His little spot of ground has been tended to by the funeral home, and the sinking dirt has been filled in and the gravel has been put back on top. It's been so well taken care of in fact, that it looks like it did before Andrew was buried. Austin says it was fixed too good. It made me sad to look at it...even more than it usually does. Nobody can tell that he's there, and that hurts to think about. I'll be glad when his little headstone is in, so it can mark the spot for my special boy. He deserves the recognition. And I need it. Afterwards I went back to my mom's house and cried into her arms for a while over my baby boy. (Even at 32, when I hurt I want my mommy...)

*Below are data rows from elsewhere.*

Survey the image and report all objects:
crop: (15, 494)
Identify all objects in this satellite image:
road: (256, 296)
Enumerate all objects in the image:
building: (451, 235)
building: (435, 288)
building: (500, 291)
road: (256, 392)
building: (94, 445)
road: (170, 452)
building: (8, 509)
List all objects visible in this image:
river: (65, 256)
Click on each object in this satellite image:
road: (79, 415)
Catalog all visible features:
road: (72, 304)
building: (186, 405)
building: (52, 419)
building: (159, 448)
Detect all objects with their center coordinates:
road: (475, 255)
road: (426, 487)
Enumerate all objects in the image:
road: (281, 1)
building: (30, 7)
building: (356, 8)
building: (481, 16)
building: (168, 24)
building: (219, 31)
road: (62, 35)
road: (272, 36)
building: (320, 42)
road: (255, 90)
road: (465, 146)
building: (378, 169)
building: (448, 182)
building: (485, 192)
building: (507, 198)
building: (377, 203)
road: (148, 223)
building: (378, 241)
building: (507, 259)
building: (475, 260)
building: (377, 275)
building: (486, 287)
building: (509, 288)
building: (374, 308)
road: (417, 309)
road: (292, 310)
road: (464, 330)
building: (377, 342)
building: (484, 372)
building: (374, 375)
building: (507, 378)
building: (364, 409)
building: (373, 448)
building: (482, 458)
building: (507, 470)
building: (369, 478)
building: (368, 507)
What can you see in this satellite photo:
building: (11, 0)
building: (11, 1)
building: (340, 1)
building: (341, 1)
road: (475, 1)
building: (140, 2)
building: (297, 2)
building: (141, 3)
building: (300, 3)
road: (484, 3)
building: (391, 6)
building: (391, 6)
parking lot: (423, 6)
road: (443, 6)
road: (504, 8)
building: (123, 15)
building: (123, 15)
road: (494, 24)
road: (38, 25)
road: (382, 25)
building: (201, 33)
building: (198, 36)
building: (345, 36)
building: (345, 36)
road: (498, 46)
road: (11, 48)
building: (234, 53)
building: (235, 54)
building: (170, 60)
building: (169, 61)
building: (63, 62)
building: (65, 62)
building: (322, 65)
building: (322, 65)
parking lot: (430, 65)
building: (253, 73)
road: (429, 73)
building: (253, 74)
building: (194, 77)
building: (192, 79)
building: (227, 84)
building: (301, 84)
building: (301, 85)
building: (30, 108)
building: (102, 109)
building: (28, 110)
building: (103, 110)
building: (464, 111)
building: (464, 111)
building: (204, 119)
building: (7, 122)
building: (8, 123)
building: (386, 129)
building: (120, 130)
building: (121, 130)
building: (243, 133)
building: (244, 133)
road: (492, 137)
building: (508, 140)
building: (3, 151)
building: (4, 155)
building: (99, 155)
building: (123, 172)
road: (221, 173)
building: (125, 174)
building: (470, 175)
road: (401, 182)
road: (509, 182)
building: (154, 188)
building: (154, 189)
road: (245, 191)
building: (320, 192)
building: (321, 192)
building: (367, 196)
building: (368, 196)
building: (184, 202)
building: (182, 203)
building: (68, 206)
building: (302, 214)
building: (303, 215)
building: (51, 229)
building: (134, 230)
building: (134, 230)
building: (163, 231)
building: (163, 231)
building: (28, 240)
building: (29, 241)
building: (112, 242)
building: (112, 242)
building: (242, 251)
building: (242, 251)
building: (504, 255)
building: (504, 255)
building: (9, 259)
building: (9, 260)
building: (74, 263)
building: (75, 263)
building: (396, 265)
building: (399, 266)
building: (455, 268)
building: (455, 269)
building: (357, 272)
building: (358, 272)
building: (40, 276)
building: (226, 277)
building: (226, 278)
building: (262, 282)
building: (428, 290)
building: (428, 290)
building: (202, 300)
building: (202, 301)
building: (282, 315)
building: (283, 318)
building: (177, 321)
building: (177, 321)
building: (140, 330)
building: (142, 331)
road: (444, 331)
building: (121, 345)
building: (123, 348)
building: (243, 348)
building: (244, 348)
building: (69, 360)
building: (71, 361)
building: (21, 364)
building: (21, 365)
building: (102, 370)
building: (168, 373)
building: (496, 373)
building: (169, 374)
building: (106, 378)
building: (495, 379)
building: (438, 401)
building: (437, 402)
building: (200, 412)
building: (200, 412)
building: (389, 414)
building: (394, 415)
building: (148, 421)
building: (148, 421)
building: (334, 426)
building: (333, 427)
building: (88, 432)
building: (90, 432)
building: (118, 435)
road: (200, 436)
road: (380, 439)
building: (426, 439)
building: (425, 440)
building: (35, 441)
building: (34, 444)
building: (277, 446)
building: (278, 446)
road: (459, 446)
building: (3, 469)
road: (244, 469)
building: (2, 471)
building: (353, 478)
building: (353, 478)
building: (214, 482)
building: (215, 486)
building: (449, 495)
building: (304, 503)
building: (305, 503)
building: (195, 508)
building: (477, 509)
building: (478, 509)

So...the Christmas season begins, and with it comes the love that this time of year brings...hopefully the peace and hope will be there too. So Merry Christmas, my darling baby Andrew. I love you.
3 comments:
Oh it's tiny and perfect - just like him, you're so right.
You're such a good mom! When I went up to Ande's spot the other day I cried when we left because we hadn't brought anything for our little girl. The tree is perfect for little Andrew.
That is a beautiful tree Stacy. How perfect.